Según relataron fuentes del lugar, los roedores aparecen en grupos, recorren las instalaciones, se suben a las mesas y circulan a escasos centímetros de las personas. Lejos de huir ante la presencia humana, se mueven como si estuvieran habituados a convivir con quienes permanecen dentro del dispositivo.
El material incluye la fotografía de uno de los ejemplares capturados dentro del establecimiento. Por sus características visibles —cuerpo robusto, pelaje gris amarronado, hocico relativamente corto y orejas pequeñas— podría ser compatible con una rata parda o rata de alcantarilla (Rattus norvegicus), una especie frecuente en ambientes urbanos. Sin embargo, una identificación definitiva requeriría la evaluación de un especialista.
La presencia permanente de roedores no constituye únicamente una escena de abandono y suciedad. También implica la posible contaminación de alimentos, utensilios, mesas y superficies mediante orina, materia fecal o saliva.

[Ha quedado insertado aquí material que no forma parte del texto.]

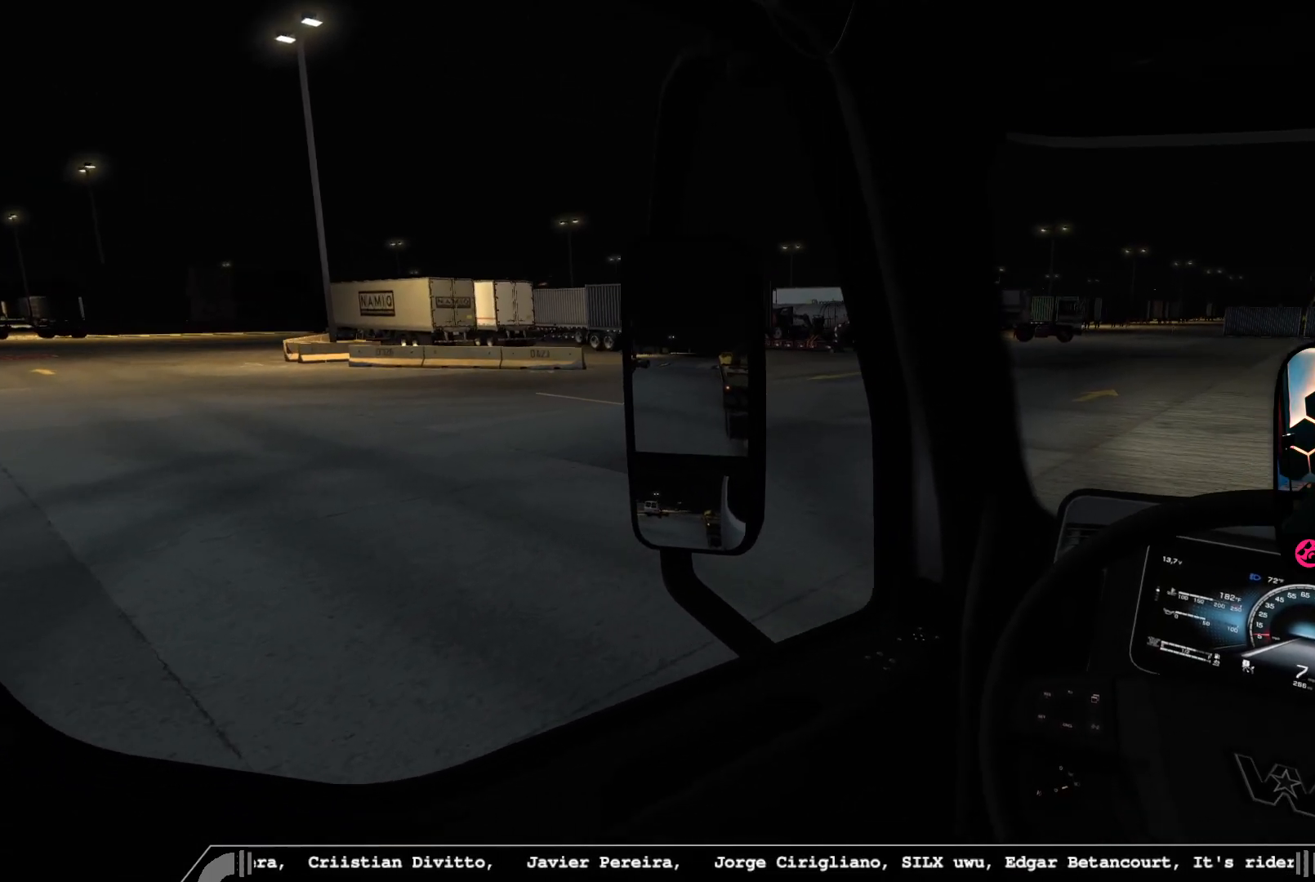
{"dt_ms": 500, "buttons": [], "left_stick": "center", "right_stick": "center", "events": [[100, "right_stick", "center"], [433, "R2", "up"]]}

Las ratas urbanas pueden intervenir en la transmisión de enfermedades como la leptospirosis, una enfermedad bacteriana que puede propagarse cuando la orina de animales infectados contamina superficies, agua o ambientes y entra en contacto con la piel lesionada o las mucosas.

La cantidad de ejemplares observada y la tranquilidad con la que recorren el edificio indicarían que se trata de una infestación que habría encontrado condiciones propicias para consolidarse: accesos sin sellar, falta de desratización efectiva, acumulación de residuos o deficiencias de limpieza.
Las imágenes aparecen luego de reiteradas denuncias sobre el funcionamiento del centro de Pablo Nogués, donde trabajadores ya habían advertido sobre falta de personal, amenazas, circulación de elementos peligrosos y un clima de creciente descontrol.
Ahora, los roedores caminando por las mesas incorporan una dimensión sanitaria al deterioro institucional. El establecimiento depende del OPNyA, bajo la órbita del ministerio de Desarrollo de la Comunidad bonaerense, conducido por Andrés “Cuervo” Larroque.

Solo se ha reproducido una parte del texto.